Contre le pays organisateur, lundi en match de la dernière journée du premier tour de la CAN-2008 de football, la sélection marocaine va jouer quitte ou double pour l'emporter car un succès est synonyme automatiquement de qualification et c'est la seule et unique option qu'envisagent les protégés de Henri Michel.
Tous les joueurs affichent un moral de plomb. Ils sont confiants en leur potentiel, se disant capables de relever le défi face aux Black Stars. Ils sont conscients de l'enjeu de cette confrontation.
" Les Ghanéens jouent à domicile et ils seront soutenus par un public nombreux, mais nous sommes confiants de notre potentiel et nous allons donner tout pour le tout pour décrocher notre billet de qualification ", relativise Marouane Chamakh, soulignant qu'il faut impérativement rester concentrés jusqu'au bout pour ne pas céder à la pression.
"Nous sommes très attendus mais c'est à nous de jouer et de faire la différence ", lance son coéquipier Amine Erbati, mettant l'accent sur les moyens de l'équipe nationale, ses capacités et ses larges possibilités de pouvoir rivaliser avec le Ghana et réussir un bon résultat.
Le onze national est effectivement conscient qu'il n'a pas droit à l'erreur s'il veut prolonger son aventure dans cette 26 édition de la CAN, car tout autre résultat que la victoire enfoncera les Lions de l'Atlas dans les rangs des oubliés de cette compétition.
Mais les hommes de Claude le Roy ne l'entendent pas de cette oreille, eux qui sont sous les feux des critiques depuis l'entame du tournoi en dépit de leurs victoires lors des deux premiers matches. Leurs fans leur reprochent une stérilité offensive et un jeu sans séduction des joueurs, pourtant érigés au tour de grandes stars, à l'image de Michael Essien et Asamoah.
C'est dire que les locaux vont faire de leur mieux pour " corriger " leur image auprès de leur public, d'autant que leur qualification aux quarts de finale n'est pas encore totalement acquise. C'est dire qu'ils n'auront de pensée que pour le succès face au Maroc, ce qui rend la mission des nationaux plus délicate.

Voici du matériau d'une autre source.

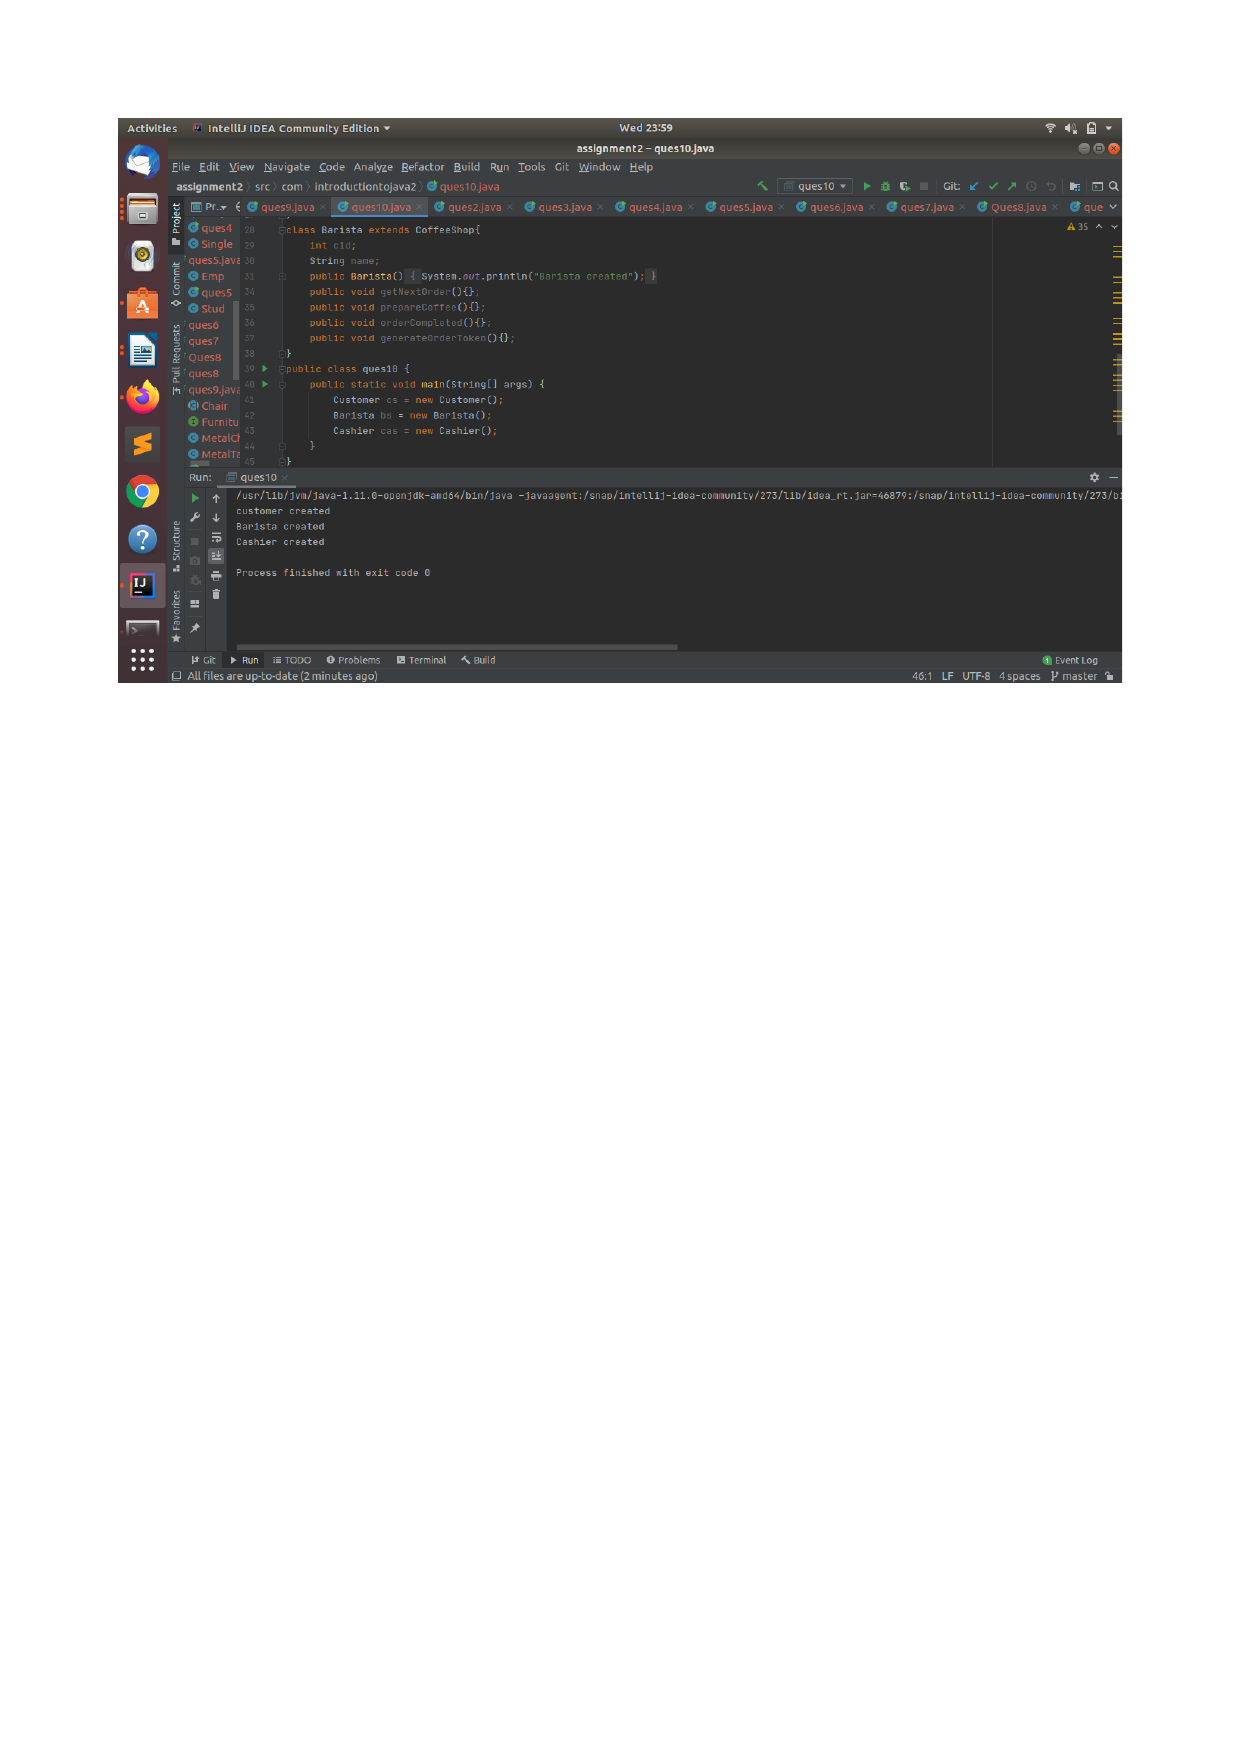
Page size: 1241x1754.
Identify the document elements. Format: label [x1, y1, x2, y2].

" Nous sommes dans la situation que nous n'avions pas voulu envisager ", avait reconnu samedi l'entraineur du onze marocain Henri Michel, soulignant la capacité de son équipe de trouver une solution pour sortir de cette impasse.

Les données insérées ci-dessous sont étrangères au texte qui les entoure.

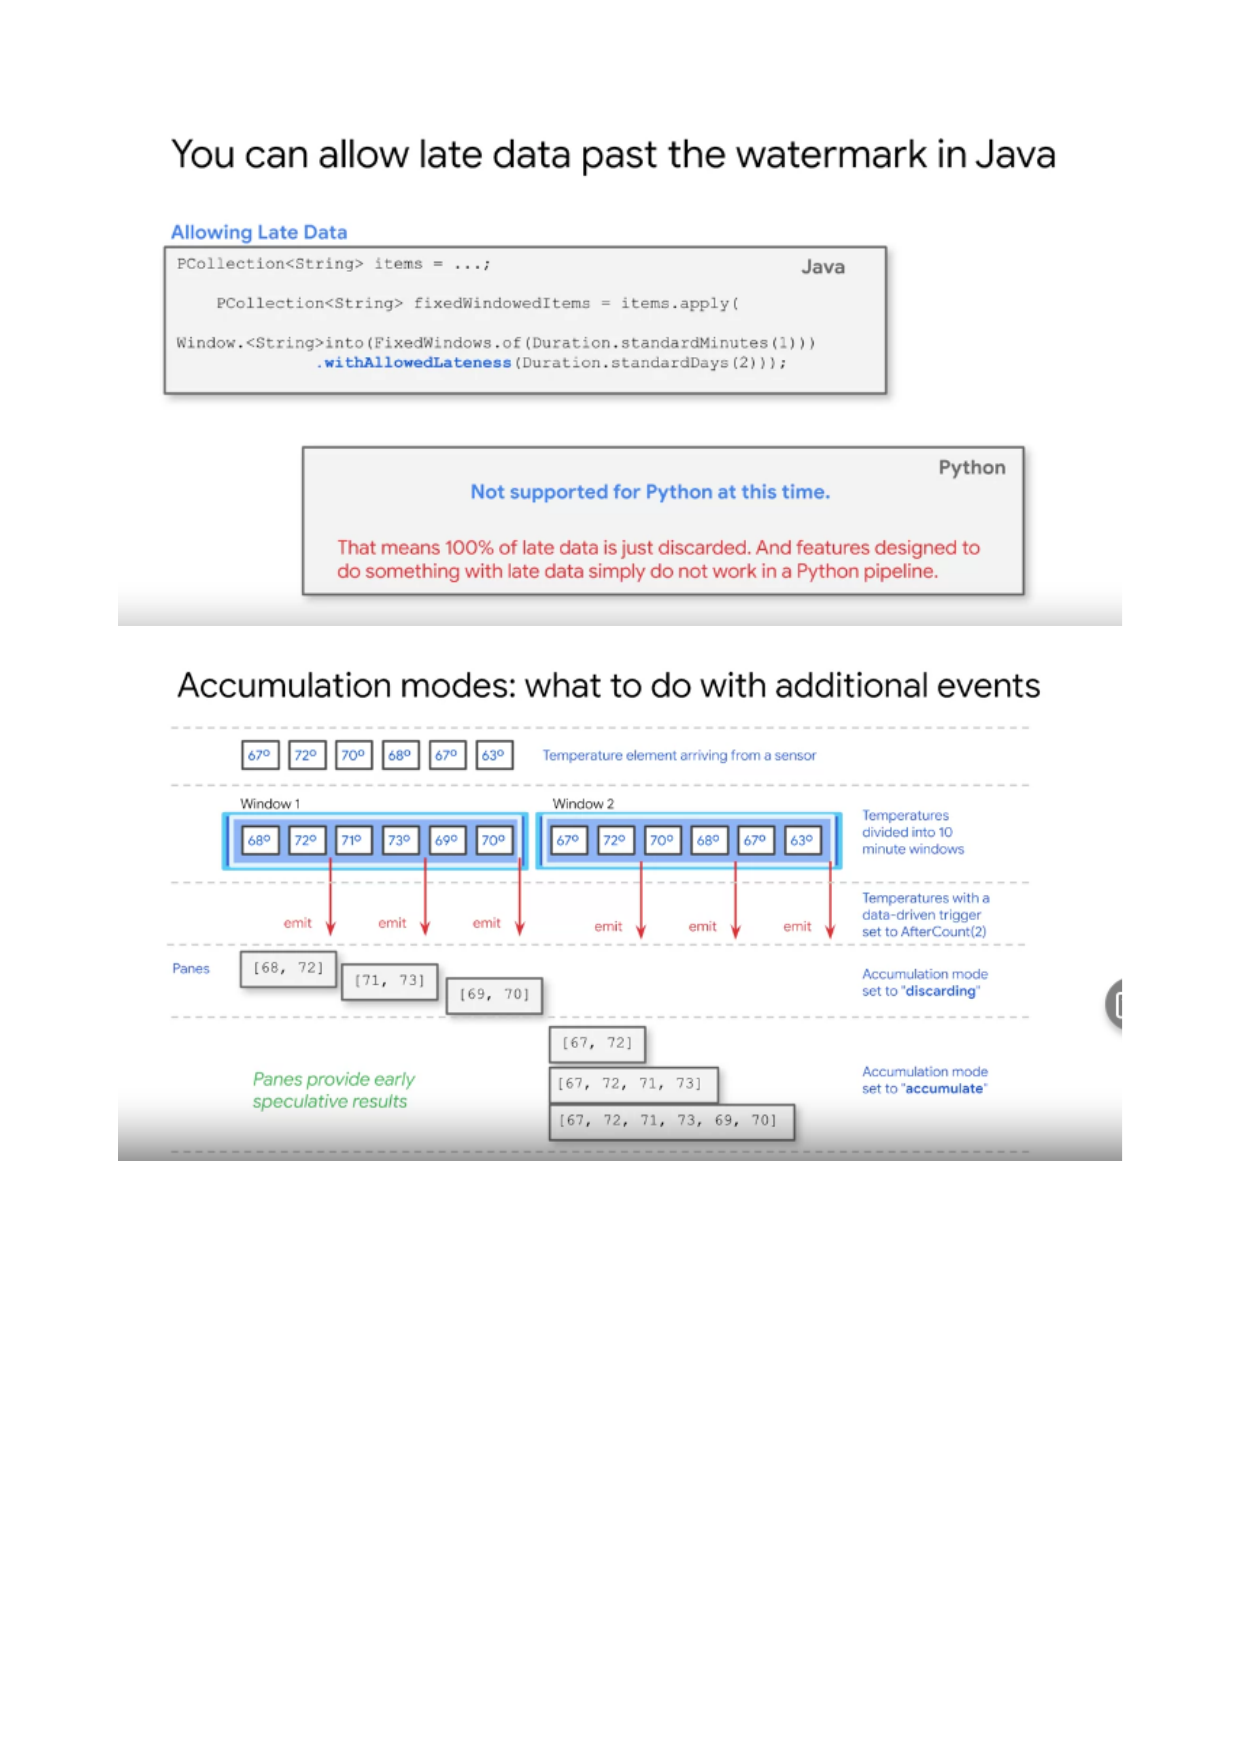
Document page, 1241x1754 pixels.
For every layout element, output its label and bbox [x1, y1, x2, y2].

picture [118, 653, 1123, 1161]
picture [118, 118, 1123, 626]
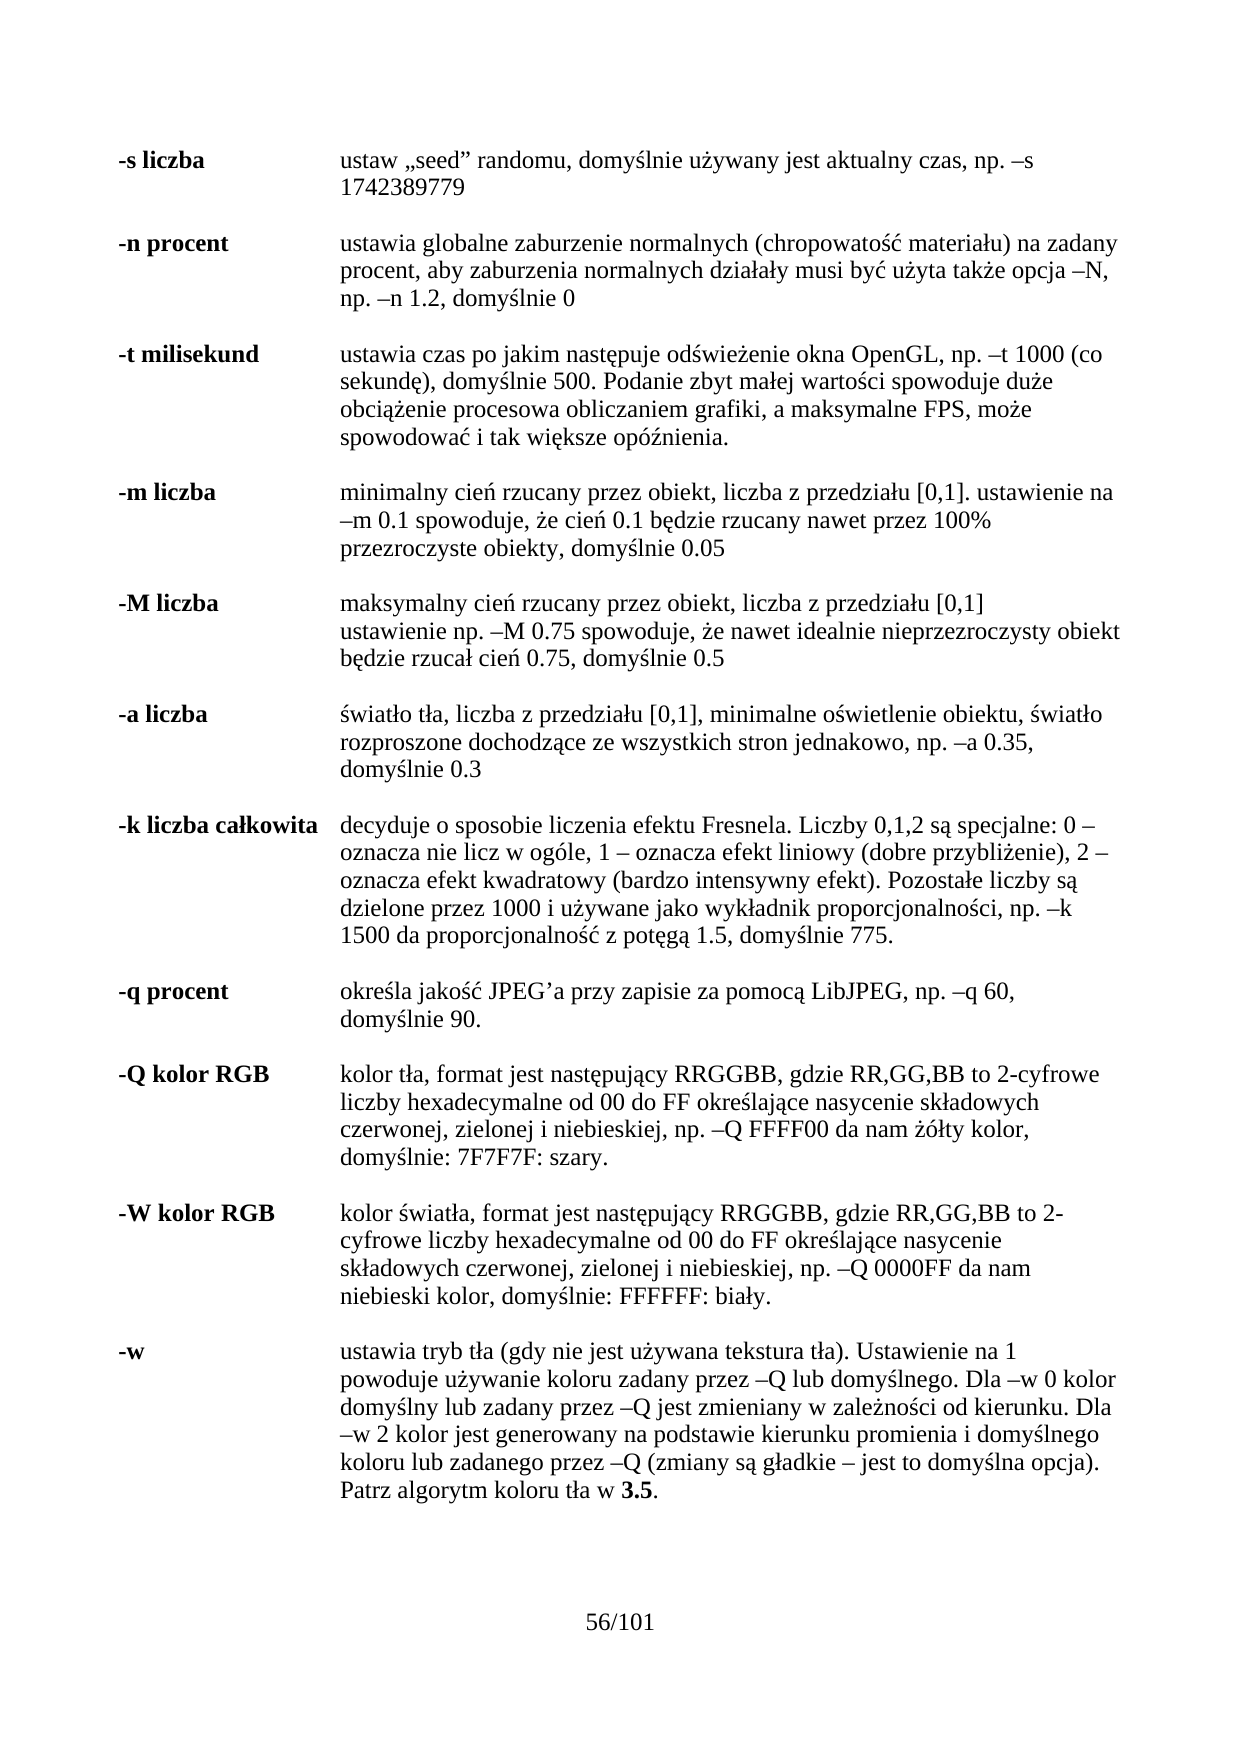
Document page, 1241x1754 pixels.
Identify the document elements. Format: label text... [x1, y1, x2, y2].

" Notre idée est de passer le premier tour et nous allons nous investir à fond pour atteindre cet objectif ", disait- il.
Dans l'autre match de ce groupe, qui mettra aux prises dans le même temps la Guinée et la Namibie à Sekondi, le "Syli national", qui s'est mêlé aux calculs à l'issue de son succès face au Maroc, croit toujours à la qualification.
Une autre victoire des poulains de Robert Nouzaret les qualifierait pour le tour suivant alors qu'une défaite des Black Stars pourrait les éliminer dès le premier tour. Tous les scénarios sont encore possibles.